The cause of the trial, bloody and sad enough in its own nature, was one of the acts of violence which were the natural consequences of the Civil War in 1745.
It was about three years after the battle of Culloden that this poor man, Sergeant Davis, was quartered, with a small military party, in an uncommonly wild part of the Highlands, near the country of the Farquharsons, as it is called, and adjacent to that which is now the property of the Earl of Fife. A more waste tract of mountain and bog, rocks and ravines, extending from Dubrach to Glenshee, without habitations of any kind until you reach Glenclunie, is scarce to be met with in Scotland. A more fit locality, therefore, for a deed of murder, could hardly be pointed out, nor one which could tend more to agitate superstitious feelings. The hill of Christie, on which the murder was actually committed, is a local name, which is probably known in the country, though the Editor has been unable to discover it more specially, but it certainly forms part of the ridge to which the general description applies. Davis was attached to the country where he had his residence, by the great plenty of sport which it afforded, and, when dispatched upon duty across these mountains, he usually went at some distance from his men, and followed his game without regarding the hints thrown out about danger from the country people. To this he was exposed, not only from his being intrusted with the odious office of depriving the people of their arms and national dress, but still more from his usually carrying about with him a stock of money and valuables, considerable for the time and period, and enough of itself to be a temptation to his murder.

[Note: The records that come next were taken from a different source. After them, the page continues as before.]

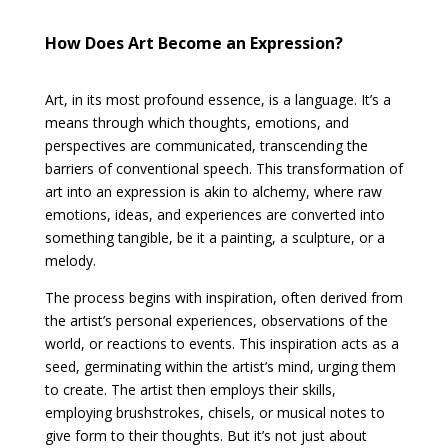
How Does Art Become an Expression?
Art, in its most profound essence, is a language. It’s a
means through which thoughts, emotions, and
perspectives are communicated, transcending the
barriers of conventional speech. This transformation of
art into an expression is akin to alchemy, where raw
emotions, ideas, and experiences are converted into
something tangible, be it a painting, a sculpture, or a
melody.
The process begins with inspiration, often derived from
the artist’s personal experiences, observations of the
world, or reactions to events. This inspiration acts as a
seed, germinating within the artist’s mind, urging them
to create. The artist then employs their skills,
employing brushstrokes, chisels, or musical notes to
give form to their thoughts. But it’s not just about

On the 28th day of September, the Sergeant set forth, along with a party, which was to communicate with a separate party of English soldiers at Glenshee; but when Davis's men came to the place of rendezvous, their commander was not with them, and the privates could only say that they had heard the report of his gun after he had parted from them on his solitary sport. In short, Sergeant Arthur Davis was seen no more in this life, and his remains were long sought for in vain. At length a native of the country, named M'Pherson, made it known to more than one person that the spirit of the unfortunate huntsman had appeared to him, and told him he had been murdered by two Highlanders, natives of the country, named Duncan Terig alias Clerk, and Alexander Bane Macdonald. Proofs accumulated, and a person was even found to bear witness, that lying in concealment upon the hill of Christie, the spot where poor Davis was killed, he and another man, now dead, saw the crime committed with their own eyes. A girl whom Clerk afterwards married, was, nearly at the same time, seen in possession of two valuable rings which the Sergeant used to have about his person. Lastly, the counsel and agent of the prisoners were convinced of their guilt. Yet, notwithstanding all these suspicious circumstances, the panels were ultimately acquitted by the jury.
This was chiefly owing to the ridicule thrown upon the story by the incident of the ghost, which was enhanced seemingly, if not in reality, by the ghost-seer stating the spirit to have spoken as good Gaelic as he had ever heard in Lochaber.—"Pretty well," answered Mr M'Intosh, "for the ghost of an English sergeant!" This was indeed no sound jest, for there was nothing more ridiculous, in a ghost speaking a language which he did not understand when in the body, than there was in his appearing at all. But still the counsel had a right to seize upon whatever could benefit his clients, and there is no doubt that this observation rendered the evidence of the spectre yet more ridiculous. In short, it is probable that the ghost of Sergeant Davis, had he actually been to devise how to prevent these two men from being executed for his own murder, could hardly have contrived a better mode than by the apparition in the manner which was sworn to.